Two weeks after being embarrassed by the news that some of its yoga pants were way too sheer, there's word from Lululemon that chief product officer Sheree Waterson will be leaving the company April 15.

As The Wall Street Journal and other news outlets report, Waterson's departure wasn't tied directly to the problem with black "luon women's bottoms." The company said it's part of "a reorganization of our product organization." Lululemon CEO Christine Day said in a statement, "We appreciate the many contributions that Sheree made during her time with Lululemon, particularly in the area of design."

As for the problem with the pants, Lululemon says:

-- "After an evaluation of our previously disclosed black luon production issues we concluded that the current specification and testing protocols for the signature fabric luon that were developed in 2006 have not materially changed."

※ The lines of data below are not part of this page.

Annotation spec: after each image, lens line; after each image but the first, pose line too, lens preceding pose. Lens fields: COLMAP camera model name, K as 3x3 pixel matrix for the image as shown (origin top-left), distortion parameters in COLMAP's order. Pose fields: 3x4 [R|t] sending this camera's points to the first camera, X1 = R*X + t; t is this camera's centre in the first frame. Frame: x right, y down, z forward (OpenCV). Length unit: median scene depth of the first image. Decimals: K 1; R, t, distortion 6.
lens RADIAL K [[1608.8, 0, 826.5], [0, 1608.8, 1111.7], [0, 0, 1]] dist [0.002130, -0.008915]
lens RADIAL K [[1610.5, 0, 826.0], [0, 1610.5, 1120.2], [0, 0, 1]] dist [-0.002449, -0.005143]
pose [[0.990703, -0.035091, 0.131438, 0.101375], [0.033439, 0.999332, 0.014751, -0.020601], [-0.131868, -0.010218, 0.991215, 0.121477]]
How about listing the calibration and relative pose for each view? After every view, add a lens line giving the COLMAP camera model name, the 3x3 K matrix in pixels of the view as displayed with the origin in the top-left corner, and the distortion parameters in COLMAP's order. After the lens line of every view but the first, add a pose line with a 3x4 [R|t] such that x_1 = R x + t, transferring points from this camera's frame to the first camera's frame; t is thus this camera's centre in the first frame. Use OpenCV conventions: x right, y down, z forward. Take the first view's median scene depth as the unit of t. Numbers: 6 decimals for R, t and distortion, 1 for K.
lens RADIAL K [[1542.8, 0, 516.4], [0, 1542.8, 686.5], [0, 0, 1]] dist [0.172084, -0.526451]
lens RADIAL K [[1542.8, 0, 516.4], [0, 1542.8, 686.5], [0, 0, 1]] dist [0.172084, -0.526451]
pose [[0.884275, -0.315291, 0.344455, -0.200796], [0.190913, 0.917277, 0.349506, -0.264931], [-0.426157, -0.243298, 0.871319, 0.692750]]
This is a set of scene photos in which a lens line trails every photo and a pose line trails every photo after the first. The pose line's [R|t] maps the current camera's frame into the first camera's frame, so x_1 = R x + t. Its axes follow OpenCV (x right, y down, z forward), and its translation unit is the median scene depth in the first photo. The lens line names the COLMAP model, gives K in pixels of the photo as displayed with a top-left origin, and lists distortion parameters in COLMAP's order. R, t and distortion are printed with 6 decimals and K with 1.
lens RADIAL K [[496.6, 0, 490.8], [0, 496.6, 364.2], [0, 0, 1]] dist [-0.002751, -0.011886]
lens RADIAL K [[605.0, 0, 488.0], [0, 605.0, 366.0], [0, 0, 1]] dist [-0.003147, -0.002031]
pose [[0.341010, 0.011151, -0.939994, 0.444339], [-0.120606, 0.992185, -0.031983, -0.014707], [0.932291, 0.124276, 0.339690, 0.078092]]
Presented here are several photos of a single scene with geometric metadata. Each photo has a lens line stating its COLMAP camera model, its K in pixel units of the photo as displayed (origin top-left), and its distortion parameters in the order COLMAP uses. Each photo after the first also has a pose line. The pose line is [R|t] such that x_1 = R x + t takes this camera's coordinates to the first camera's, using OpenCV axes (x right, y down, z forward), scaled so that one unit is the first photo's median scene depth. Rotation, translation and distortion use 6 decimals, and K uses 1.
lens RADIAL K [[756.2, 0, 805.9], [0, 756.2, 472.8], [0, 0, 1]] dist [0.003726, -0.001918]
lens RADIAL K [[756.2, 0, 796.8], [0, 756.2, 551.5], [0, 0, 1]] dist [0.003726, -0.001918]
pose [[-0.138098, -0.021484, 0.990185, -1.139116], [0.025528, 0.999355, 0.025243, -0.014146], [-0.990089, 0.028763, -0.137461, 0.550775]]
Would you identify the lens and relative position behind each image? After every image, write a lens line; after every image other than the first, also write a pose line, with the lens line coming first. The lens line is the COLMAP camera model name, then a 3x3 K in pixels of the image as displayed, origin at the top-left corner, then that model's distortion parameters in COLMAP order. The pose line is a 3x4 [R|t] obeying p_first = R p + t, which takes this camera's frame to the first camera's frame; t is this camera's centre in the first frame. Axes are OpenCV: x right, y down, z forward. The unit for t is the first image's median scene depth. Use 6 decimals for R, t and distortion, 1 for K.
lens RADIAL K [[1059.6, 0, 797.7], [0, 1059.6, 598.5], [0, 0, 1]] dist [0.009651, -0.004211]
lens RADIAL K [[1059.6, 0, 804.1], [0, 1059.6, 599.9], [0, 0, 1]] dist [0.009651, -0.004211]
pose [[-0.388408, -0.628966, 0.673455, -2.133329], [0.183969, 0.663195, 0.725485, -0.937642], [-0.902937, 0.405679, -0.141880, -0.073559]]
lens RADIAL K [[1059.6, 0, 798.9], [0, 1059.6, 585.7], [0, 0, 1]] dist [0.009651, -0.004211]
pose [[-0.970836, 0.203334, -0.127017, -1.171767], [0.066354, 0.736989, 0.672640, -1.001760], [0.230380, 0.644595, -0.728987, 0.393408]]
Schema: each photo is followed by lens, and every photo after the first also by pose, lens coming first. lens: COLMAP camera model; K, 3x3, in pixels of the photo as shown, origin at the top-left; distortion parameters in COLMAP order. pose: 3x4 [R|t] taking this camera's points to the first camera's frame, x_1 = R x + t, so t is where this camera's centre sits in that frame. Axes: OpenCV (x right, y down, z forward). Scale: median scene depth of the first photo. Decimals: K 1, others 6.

-- "The production of luon is a complex process with a number of different inputs. Fabric is the key factor and while the fabric involved may have met testing standards, it was on the low end of lululemon's tolerance scale and we have found that our testing protocols were incomplete for some of the variables in fabric characteristics."

-- "When combined with subtle style changes in pattern and differences, the resulting end product had an unacceptable level of sheerness."

The company also said Wednesday that it still believes its first-quarter sales took a hit because of the problem, and subsequent recall of the pants and refunds paid to customers. The impact: first-quarter sales of $333 million to $343 million, not the $350 million to $355 million that had been expected — making for a real blow to the bottom line.